La ministre espagnole a rappelé, au cours d’une conférence de presse, que  le président Ghali a été admis dans un hôpital en Espagne pour «des raisons humanitaires». «Quand ces raisons humanitaires prendront fin, Ghali quittera évidemment  l’Espagne», a déclaré Arancha Gonzalez. «Brahim Ghali est en convalescence en Espagne après s’être remis de la Covid-19», a déclaré mardi dernier l’ambassadeur de la République arabe sahraouie démocratique (RASD) à Alger, Abdelkader Taleb Omar. Taleb Omar a affirmé que le président Ghali n’a été destinataire d’aucune convocation pour une quelconque instruction en cours, soulignant que «l’acharnement sur la personne du Président sahraoui s’inscrit dans le cadre d’une campagne médiatique menée par le Maroc visant à embrouiller la cause sahraouie».
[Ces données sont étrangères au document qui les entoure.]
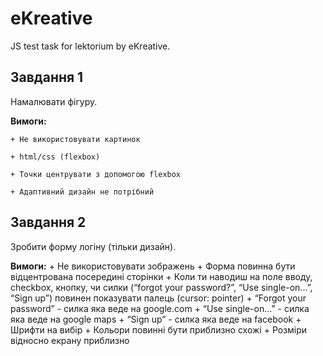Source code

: # eKreative
JS test task for lektorium by eKreative.

## Завдання 1
Намалювати фігуру.

**Вимоги:**

    + Не використовувати картинок
    
    + html/css (flexbox)
    
    + Точки центрувати з допомогою flexbox
    
    + Адаптивний дизайн не потрібний

## Завдання 2
Зробити форму логіну (тільки дизайн).

**Вимоги:**
    + Не використовувати зображень
    + Форма повинна бути відцентрована посередині сторінки
    + Коли ти наводиш на поле вводу, checkbox, кнопку, чи силки (“forgot your password?”, “Use single-on...”, “Sign up”) повинен показувати палець (cursor: pointer)
    + “Forgot your password” - силка яка веде на google.com
    + “Use single-on…” - силка яка веде на google maps
    + “Sign up” - силка яка веде на facebook
    + Шрифти на вибір
    + Кольори повинні бути приблизно схожі
    + Розміри відносно екрану приблизно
Le régime du makhzen tente à travers la mobilisation de certaines plumes mercenaires à détourner l’attention sur la cause sahraouie par les rumeurs et les mensonges, a précisé l’ambassadeur sahraoui, qui a démenti des informations infondées.
De son côté, le représentant du Front Polisario en Espagne, Abdullah Arabi, a démenti ce qui a été rapporté par les médias à propos de la prétendue convocation par la justice espagnole du secrétaire général du Front Polisario.
Le Maroc mène une campagne de désinformation, dans le cadre de la guerre psychologique, d’une part, et une campagne de «provocation et de chantage»  contre l’Espagne, d’autre part, afin d’influencer sa position sur la question sahraouie et d’amener Madrid à se rebeller contre la légalité  internationale, a-t-il souligné.
D’autres responsables sahraouis ont démenti la réception par le président Ghali de toute convocation de la part de la justice espagnole, précisant qu’il s’agit d’une rumeur colportée par le régime du Makhzen en raison de son état de désespoir qui l’a amené à  faire du chantage au gouvernement espagnol pour faire le choix entre lui et les Sahraouis».
Par contre, l’ONU doit mettre fin à l’impunité aux violations marocaines au Sahara occidental, appelle le  membre du secrétariat national du Front  Polisario chargé de l’Europe et de l’Union européenne (UE), Oubi Bouchraya  El-Bachir. «Les graves violations des droits de l’Homme que le Maroc n’a cessé de commettre contre le peuple sahraoui depuis son invasion militaire du Sahara  occidental en 1975, sont officiellement reconnues par le système onusien  des droits de l’Homme», a affirmé Oubi Bouchraya dans une déclaration de presse cette semaine.